BIOLOGICAL ACTIVITY OF SILVER NANOPARTICLES USING Amargo (Quassia Amara) EXTRACTS
DOI:
https://doi.org/10.64252/x2mzvf59Keywords:
Metallic nanoparticles, Anti-microbial activity, Microbial pathogens.Abstract
Copper nanoparticles (CuNPs) have gained considerable attention for their potent biological activities, including antimicrobial, antioxidant, and anticancer properties. The use of plant extracts for the green synthesis of nanoparticles offers an eco-friendly and cost-effective alternative to conventional methods. Quassia amara (Amargo), a medicinal plant known for its bioactive compounds such as quassinoids and flavonoids, has potential as a reducing and stabilizing agent in nanoparticle synthesis. This study explores the biological activity of CuNPs synthesized using Quassia amara extract.

## Entries supplied
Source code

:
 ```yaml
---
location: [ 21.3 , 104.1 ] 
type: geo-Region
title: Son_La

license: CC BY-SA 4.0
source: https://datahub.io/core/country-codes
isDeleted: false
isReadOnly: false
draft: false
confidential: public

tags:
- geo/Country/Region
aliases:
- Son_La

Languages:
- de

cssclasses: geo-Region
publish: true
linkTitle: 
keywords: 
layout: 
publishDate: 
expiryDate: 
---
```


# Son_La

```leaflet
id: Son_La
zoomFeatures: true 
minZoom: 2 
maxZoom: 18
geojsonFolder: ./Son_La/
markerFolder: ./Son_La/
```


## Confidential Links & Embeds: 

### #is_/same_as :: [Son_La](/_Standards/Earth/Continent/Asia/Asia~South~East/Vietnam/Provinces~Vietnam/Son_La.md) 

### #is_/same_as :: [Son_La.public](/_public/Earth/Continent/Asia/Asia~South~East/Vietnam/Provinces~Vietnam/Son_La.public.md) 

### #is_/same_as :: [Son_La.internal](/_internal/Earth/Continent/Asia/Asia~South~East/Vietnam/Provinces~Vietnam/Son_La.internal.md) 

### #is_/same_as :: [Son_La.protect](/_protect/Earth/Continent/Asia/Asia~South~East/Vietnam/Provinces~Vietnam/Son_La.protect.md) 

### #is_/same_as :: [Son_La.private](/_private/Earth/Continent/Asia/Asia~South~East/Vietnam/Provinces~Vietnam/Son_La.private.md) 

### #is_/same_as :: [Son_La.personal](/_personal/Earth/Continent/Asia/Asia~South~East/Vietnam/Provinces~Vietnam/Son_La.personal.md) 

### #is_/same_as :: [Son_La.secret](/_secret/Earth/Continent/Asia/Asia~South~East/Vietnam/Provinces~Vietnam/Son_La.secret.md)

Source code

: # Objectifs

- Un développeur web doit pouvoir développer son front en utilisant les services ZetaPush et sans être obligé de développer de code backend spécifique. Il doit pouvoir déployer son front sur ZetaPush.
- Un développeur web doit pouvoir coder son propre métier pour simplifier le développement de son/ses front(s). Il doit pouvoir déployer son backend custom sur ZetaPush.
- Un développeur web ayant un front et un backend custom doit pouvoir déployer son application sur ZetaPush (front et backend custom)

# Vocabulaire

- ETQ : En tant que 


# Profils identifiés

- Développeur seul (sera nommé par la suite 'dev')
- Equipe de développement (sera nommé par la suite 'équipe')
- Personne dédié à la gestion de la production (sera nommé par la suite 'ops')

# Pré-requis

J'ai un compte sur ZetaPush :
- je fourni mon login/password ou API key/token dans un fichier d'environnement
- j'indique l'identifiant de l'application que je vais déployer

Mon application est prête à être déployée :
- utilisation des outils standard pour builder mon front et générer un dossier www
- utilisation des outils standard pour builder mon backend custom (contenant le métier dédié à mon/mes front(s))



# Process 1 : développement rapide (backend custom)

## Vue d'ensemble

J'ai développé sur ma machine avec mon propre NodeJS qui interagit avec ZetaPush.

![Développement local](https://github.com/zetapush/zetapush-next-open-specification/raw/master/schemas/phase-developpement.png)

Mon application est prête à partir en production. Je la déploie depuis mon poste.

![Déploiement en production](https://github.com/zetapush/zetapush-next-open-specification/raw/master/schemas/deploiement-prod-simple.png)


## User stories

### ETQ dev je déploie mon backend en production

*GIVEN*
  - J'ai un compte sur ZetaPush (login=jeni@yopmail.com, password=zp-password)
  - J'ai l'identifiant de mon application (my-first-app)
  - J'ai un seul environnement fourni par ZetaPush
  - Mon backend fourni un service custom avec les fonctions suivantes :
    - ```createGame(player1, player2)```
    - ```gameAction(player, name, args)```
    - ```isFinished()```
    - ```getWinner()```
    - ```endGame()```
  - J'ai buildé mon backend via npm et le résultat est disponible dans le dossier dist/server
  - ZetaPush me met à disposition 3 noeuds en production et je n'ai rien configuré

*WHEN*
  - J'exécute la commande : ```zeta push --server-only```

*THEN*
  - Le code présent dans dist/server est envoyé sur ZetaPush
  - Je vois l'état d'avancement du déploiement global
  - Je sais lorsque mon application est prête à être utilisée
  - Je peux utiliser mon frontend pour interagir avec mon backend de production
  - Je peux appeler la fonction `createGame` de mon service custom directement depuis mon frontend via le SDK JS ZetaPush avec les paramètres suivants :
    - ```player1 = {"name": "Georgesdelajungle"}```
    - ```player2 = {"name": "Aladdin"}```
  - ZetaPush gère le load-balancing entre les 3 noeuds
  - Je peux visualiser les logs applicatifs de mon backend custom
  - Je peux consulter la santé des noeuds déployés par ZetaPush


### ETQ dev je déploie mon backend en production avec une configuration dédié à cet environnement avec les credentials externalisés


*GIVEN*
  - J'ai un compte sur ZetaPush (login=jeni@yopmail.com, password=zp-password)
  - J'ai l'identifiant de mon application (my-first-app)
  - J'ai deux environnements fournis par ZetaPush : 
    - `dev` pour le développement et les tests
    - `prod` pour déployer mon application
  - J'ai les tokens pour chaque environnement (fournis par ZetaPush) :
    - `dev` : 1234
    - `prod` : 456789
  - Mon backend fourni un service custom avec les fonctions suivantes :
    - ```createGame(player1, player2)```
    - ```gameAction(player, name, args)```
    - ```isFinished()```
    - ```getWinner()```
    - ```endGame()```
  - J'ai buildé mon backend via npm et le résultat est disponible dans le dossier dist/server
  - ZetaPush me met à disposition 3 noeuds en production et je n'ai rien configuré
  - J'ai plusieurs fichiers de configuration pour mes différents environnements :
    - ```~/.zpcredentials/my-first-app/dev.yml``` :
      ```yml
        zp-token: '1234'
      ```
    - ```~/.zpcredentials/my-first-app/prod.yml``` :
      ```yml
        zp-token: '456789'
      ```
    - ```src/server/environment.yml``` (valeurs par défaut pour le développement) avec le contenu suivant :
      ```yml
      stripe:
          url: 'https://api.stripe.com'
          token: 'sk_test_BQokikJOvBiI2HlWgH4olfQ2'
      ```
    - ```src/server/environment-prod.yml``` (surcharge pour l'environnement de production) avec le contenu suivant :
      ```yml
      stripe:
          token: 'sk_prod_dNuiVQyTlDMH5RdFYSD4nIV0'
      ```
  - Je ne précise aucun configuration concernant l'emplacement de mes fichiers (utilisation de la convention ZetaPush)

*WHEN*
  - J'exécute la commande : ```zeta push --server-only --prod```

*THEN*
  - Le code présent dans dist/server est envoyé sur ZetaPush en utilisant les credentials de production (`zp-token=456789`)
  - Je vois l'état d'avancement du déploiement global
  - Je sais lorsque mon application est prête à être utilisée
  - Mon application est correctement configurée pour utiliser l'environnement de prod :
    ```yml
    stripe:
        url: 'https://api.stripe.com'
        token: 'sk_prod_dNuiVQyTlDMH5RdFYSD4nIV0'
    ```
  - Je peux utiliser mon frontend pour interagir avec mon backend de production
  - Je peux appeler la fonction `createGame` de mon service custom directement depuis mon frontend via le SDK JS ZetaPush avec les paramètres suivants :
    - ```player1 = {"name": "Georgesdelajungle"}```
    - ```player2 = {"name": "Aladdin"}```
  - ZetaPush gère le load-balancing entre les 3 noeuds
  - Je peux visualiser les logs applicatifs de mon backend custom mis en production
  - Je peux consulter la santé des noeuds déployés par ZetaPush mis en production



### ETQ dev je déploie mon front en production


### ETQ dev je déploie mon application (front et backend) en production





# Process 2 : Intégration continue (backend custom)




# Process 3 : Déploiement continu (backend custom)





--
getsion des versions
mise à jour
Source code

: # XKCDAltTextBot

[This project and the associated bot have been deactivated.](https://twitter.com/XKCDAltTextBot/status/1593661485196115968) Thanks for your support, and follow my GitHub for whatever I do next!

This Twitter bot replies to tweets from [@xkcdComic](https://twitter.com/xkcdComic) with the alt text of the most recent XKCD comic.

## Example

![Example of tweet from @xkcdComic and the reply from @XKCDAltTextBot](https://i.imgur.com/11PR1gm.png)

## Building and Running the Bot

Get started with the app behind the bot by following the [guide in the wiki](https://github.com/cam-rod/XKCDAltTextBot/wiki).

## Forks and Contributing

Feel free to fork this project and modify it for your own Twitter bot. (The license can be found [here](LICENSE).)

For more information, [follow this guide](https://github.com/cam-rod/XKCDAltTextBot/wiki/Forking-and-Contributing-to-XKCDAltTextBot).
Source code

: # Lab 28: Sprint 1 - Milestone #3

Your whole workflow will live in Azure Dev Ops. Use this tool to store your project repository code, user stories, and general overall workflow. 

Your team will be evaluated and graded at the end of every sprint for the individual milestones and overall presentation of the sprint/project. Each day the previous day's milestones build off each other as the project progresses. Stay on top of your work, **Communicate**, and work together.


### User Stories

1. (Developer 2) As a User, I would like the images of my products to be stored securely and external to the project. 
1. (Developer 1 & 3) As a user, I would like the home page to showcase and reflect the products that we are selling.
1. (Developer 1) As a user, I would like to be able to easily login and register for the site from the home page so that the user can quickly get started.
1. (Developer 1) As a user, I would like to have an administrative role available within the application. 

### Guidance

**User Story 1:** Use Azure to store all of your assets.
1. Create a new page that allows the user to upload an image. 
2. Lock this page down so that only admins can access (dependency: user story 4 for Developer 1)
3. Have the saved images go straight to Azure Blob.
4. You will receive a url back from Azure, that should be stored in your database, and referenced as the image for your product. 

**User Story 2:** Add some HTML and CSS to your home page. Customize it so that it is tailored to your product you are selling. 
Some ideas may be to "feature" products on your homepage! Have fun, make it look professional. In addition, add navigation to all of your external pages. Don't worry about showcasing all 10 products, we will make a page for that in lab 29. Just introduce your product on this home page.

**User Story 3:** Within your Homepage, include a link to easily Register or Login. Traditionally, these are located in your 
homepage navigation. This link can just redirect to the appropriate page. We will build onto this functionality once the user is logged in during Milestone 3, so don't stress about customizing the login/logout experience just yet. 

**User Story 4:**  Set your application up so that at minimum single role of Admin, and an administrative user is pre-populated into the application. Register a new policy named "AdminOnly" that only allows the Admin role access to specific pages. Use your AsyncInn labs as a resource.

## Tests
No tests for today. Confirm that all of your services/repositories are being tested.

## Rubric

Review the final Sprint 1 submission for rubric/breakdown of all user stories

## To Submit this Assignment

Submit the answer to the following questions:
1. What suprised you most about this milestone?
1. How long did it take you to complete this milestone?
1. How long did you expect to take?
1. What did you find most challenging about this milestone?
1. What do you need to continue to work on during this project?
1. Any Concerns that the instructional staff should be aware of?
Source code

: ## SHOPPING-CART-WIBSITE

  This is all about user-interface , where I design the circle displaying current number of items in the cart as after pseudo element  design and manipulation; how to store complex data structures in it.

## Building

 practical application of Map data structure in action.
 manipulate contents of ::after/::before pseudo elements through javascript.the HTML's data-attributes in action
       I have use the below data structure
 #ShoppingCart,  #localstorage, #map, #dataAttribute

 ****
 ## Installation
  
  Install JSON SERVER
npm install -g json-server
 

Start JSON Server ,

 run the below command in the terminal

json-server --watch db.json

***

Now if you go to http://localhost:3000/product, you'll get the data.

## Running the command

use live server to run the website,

## Your goal
Return, word for word, the part of the Quassia amara abstract above that begins with "BIOLOGICAL ACTIVITY OF SILVER" and ends after "Quassia amara extract.".

## Solution for this problem
BIOLOGICAL ACTIVITY OF SILVER NANOPARTICLES USING Amargo (Quassia Amara) EXTRACTS
DOI:
https://doi.org/10.64252/x2mzvf59Keywords:
Metallic nanoparticles, Anti-microbial activity, Microbial pathogens.Abstract
Copper nanoparticles (CuNPs) have gained considerable attention for their potent biological activities, including antimicrobial, antioxidant, and anticancer properties. The use of plant extracts for the green synthesis of nanoparticles offers an eco-friendly and cost-effective alternative to conventional methods. Quassia amara (Amargo), a medicinal plant known for its bioactive compounds such as quassinoids and flavonoids, has potential as a reducing and stabilizing agent in nanoparticle synthesis. This study explores the biological activity of CuNPs synthesized using Quassia amara extract.